- **DIRECTIONS**: Reproduce every record below character for character, leaving out the pictures.
[BEGIN RECORDS FOR PROCESSING]
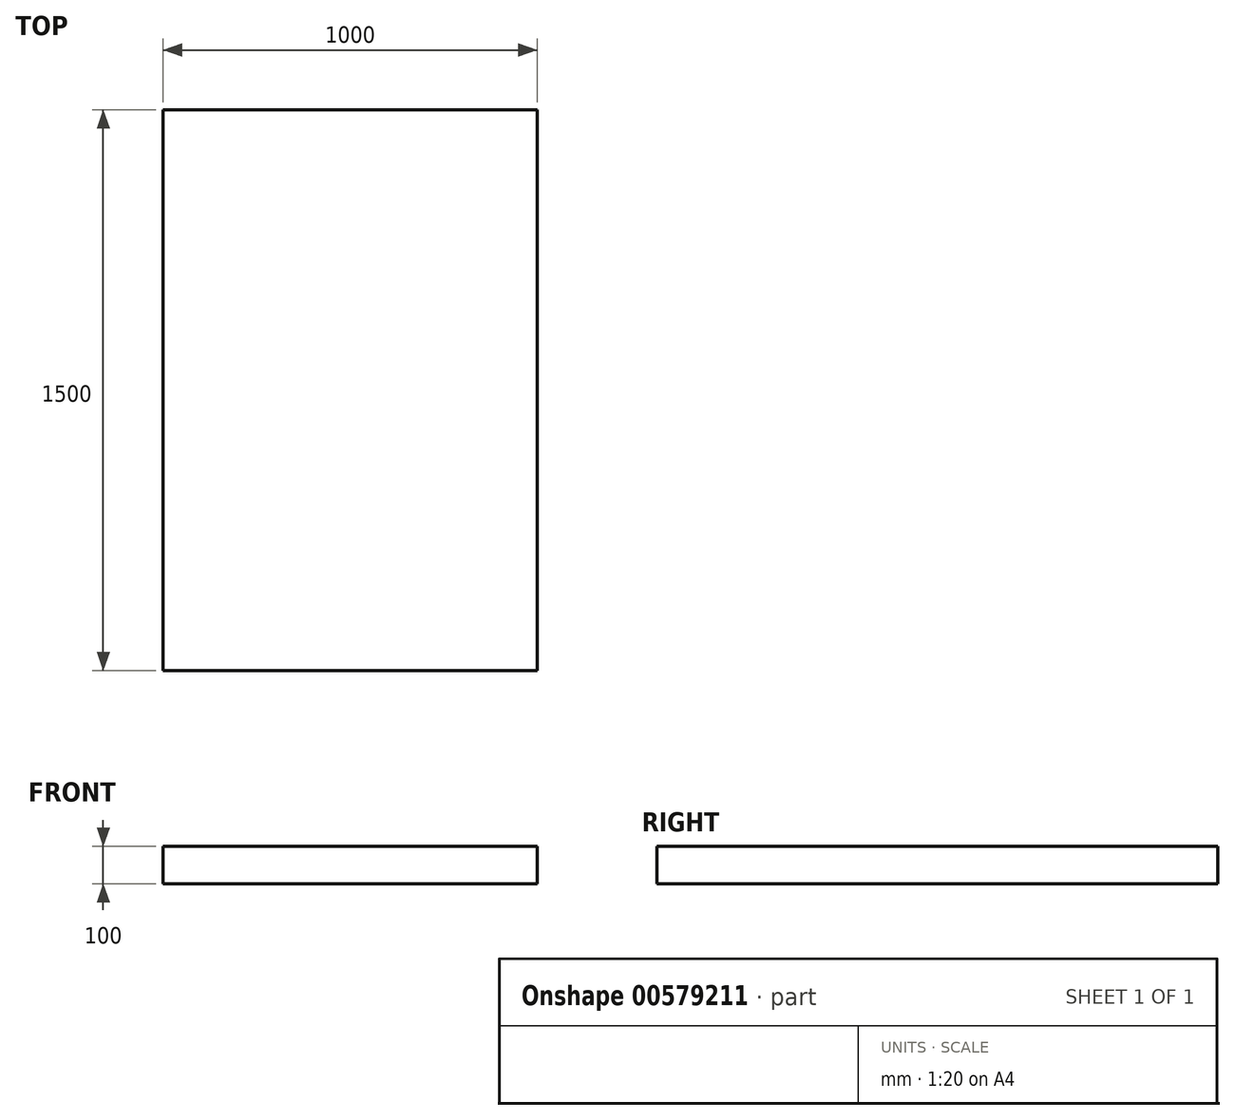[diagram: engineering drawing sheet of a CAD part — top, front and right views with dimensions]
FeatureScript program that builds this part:
annotation { "Feature Type Name" : "Feature", "Feature Type Description" : "" }
export const myFeature = defineFeature(function(context is Context, id is Id, definition is map)
    precondition{}
    {
        {
            var Q0;
            Q0=qCreatedBy(makeId("Top.planeOp"),FACE);
            var sketch = newSketch(context, id + "F0", { "sketchPlane" : qUnion([Q0])});
            skLineSegment(sketch, "E0.bottom", {"start": v(-506.14, 1155.92) * mm, "end": v(493.86, 1155.92) * mm});
            skLineSegment(sketch, "E0.top", {"start": v(-506.14, -344.08) * mm, "end": v(493.86, -344.08) * mm});
            skLineSegment(sketch, "E0.left", {"start": v(-506.14, 1155.92) * mm, "end": v(-506.14, -344.08) * mm});
            skLineSegment(sketch, "E0.right", {"start": v(493.86, 1155.92) * mm, "end": v(493.86, -344.08) * mm});
            skSolve(sketch);
        }
        {
            var Q0;
            Q0=makeQuery(id+"F0.imprint","IMPRINT",FACE,{"disambiguationData":[TD([[makeQuery(id+"F0.imprint","IMPRINT",EDGE,{"derivedFrom":sQuery(id+"F0.wireOp",EDGE,"E0.bottom")}),-1.0]])]});
            extrude(context, id + "F1", {"entities" : qUnion([Q0]), "depth" : 100 * mm, "offsetDistance" : 25 * mm});
        }
    });
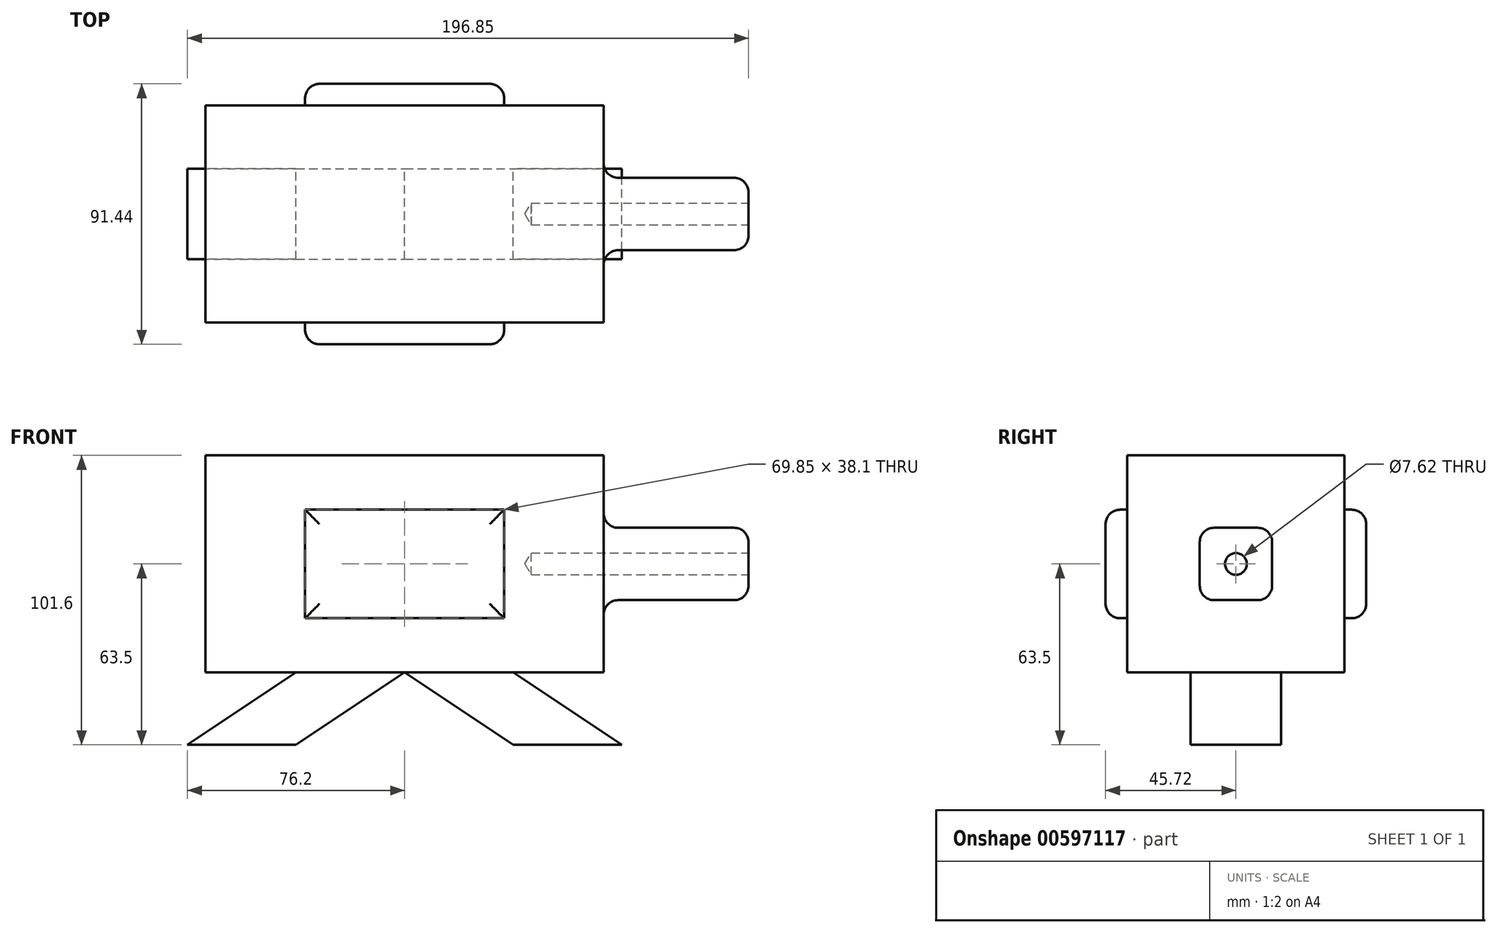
[END RECORDS FOR PROCESSING]
- **TASK ANSWER**:
[diagram: engineering drawing sheet of a CAD part — top, front and right views with dimensions]
FeatureScript program that builds this part:
annotation { "Feature Type Name" : "Feature", "Feature Type Description" : "" }
export const myFeature = defineFeature(function(context is Context, id is Id, definition is map)
    precondition{}
    {
        {
            var Q0;
            Q0=qCreatedBy(makeId("Top.planeOp"),FACE);
            var sketch = newSketch(context, id + "F0", { "sketchPlane" : qUnion([Q0])});
            skLineSegment(sketch, "E0.bottom", {"start": v(-506.14, 1155.92) * mm, "end": v(493.86, 1155.92) * mm});
            skLineSegment(sketch, "E0.top", {"start": v(-506.14, -344.08) * mm, "end": v(493.86, -344.08) * mm});
            skLineSegment(sketch, "E0.left", {"start": v(-506.14, 1155.92) * mm, "end": v(-506.14, -344.08) * mm});
            skLineSegment(sketch, "E0.right", {"start": v(493.86, 1155.92) * mm, "end": v(493.86, -344.08) * mm});
            skSolve(sketch);
        }
        {
            var Q0;
            Q0=makeQuery(id+"F0.imprint","IMPRINT",FACE,{"disambiguationData":[TD([[makeQuery(id+"F0.imprint","IMPRINT",EDGE,{"derivedFrom":sQuery(id+"F0.wireOp",EDGE,"E0.bottom")}),-1.0]])]});
            extrude(context, id + "F1", {"entities" : qUnion([Q0]), "depth" : 100 * mm, "offsetDistance" : 25 * mm});
        }
    });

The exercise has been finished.